Sie ist beliebter als der Kanzler, schillernder Talkshow-Dauergast, Ikone der Linkspartei und zugleich deren größte Bedrohung: Sahra Wagenknecht. Die charismatische Ostdeutsche, die lange als Kommunistin aufgetreten war, redet so geschliffen wie klassenkämpferisch. Von sich reden macht sie aber vor allem dadurch, dass sie immer lauter darüber nachdenkt, ihrer Partei den Rücken zu kehren. Die hatte ja ihr Ehemann, Ex-SPD-Chef Oskar Lafontaine, 2007 mitgegründet. Führt sie bald ihre eigene Truppe ins politische Feld, links, aber migrationskritisch? Würde das die AfD schwächen oder ihr sogar Koalitionsoptionen bieten?
Sicher ist: Beim Stichwort Linkspartei denken viele Menschen an Wagenknecht und ganz wenige an Janine Wissler oder Martin Schirdewan, die aktuellen Vorsitzenden. Und alles spricht dafür, dass die Linke ohne Wagenknecht schweren Zeiten entgegenginge.

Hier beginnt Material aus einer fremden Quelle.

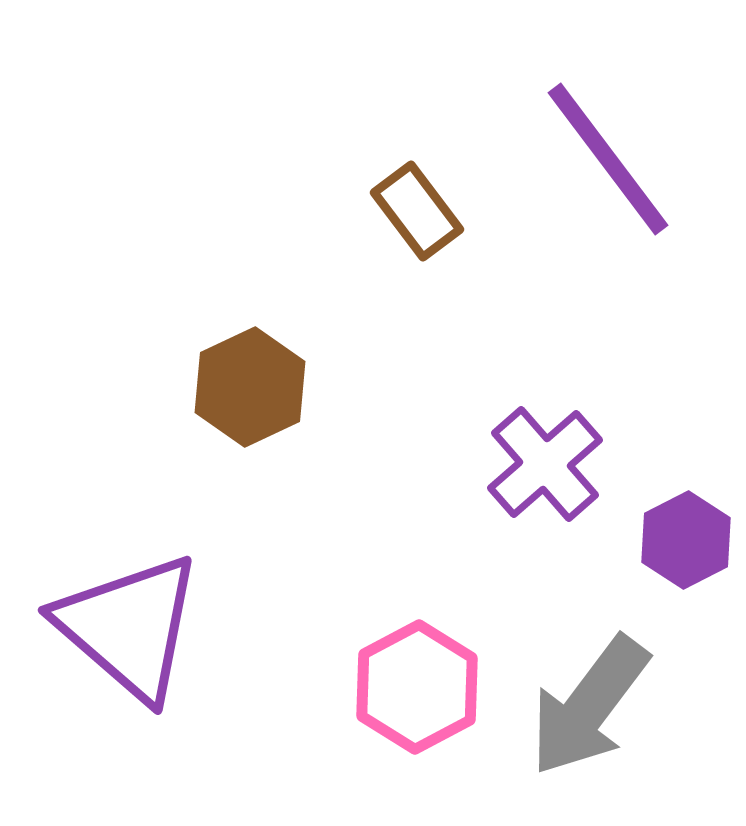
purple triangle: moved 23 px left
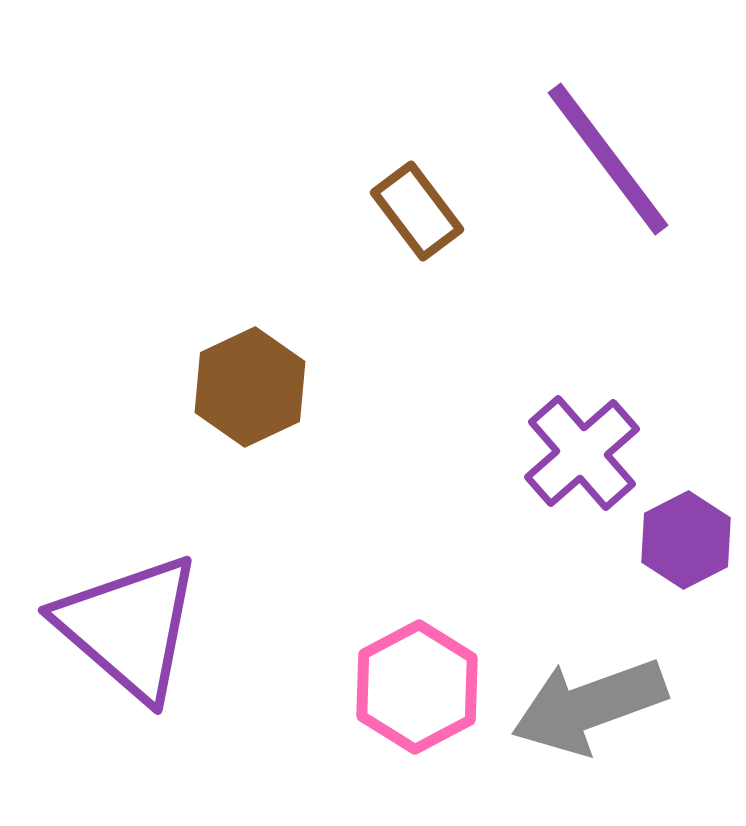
purple cross: moved 37 px right, 11 px up
gray arrow: rotated 33 degrees clockwise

Ex-Linken-Chef Ernst mit schweren Vorwürfen an seine Nachfolger
Die 54-Jährige mit den streng nach hinten frisierten schwarzen Haaren hat derzeit in Partei oder Fraktion kein Amt, dennoch landete sie im ARD-Deutschlandtrend auf Platz vier der beliebtesten Politiker, vor Regierungschef Olaf Scholz (SPD). Ex-Linken-Boss Klaus Ernst, einer ihrer engsten Vertrauten, sagte unserer Redaktion: "Bis Ende des Jahres wird sich Sahra Wagenknecht entscheiden, ob sie eine eigene Partei gründet. Wenn sie es tut, dann bin ich dabei."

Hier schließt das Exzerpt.